**Passage shown:**
○ ○ ○ ○ ○
REVIEW: Abdel Bari Atwan: Islamic State – The Digital Caliphate (Saqi Books)
12:06am Saturday 8th August 2015
By Rosemary Goring
Back in 2004 a treatise was published on the internet by a jihadi ideologue writing under the pseudonym “Abu Bakr Naji”. In Arabic it is called Idarat al-Tawahush, or Management Of Savagery. A few years later it was translated by William McCants, a fellow in the Centre for Middle East Policy at the US Brookings Institution, but not before it found itself being widely distributed on jihadist online forums.
Writing in his latest book Islamic State – The Digital Caliphate, the distinguished Palestinian author and journalist Abdel Bari Atwan devotes a chapter to explaining the significance Management Of Savagery has in driving the ideology behind the group that today calls itself Islamic State (IS). Atwan outlines how Naji’s essay discusses the role of extreme violence in the three-stage process of re-establishing the caliphate.
○ ○ ○ ○ ○
**Stored data:**
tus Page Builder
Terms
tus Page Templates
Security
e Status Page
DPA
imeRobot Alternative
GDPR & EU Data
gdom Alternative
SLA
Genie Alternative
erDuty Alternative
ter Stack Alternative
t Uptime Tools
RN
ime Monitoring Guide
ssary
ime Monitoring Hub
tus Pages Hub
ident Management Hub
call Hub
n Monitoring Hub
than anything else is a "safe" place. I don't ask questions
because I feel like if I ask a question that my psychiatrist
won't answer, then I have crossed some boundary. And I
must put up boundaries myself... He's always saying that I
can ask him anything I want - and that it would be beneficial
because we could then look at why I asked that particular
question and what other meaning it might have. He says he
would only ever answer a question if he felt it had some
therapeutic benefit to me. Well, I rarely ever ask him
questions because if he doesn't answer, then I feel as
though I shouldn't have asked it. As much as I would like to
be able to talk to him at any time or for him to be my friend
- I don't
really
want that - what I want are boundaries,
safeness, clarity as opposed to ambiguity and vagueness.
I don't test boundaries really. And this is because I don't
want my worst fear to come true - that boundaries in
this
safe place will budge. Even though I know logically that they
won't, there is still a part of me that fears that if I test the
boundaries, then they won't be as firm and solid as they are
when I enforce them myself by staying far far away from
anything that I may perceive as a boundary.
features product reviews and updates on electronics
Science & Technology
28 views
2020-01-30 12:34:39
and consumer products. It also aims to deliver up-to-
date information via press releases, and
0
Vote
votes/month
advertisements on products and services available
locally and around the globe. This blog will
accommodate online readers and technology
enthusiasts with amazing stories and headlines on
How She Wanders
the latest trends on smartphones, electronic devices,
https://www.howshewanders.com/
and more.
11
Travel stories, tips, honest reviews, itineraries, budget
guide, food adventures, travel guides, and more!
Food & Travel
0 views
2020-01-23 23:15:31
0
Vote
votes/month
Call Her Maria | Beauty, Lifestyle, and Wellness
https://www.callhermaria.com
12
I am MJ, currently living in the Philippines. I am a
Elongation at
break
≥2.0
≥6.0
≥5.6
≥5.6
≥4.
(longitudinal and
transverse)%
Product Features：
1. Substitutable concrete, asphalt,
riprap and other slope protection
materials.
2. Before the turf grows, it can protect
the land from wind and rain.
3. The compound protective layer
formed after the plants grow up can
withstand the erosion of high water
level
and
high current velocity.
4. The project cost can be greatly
○ ○ ○ ○ ○
**Your goal:** According to the book review, who translated Management Of Savagery? The items have nothing to do with the book review.

**Result of the task:** William McCants, a fellow in the Centre for Middle East Policy at the US Brookings Institution.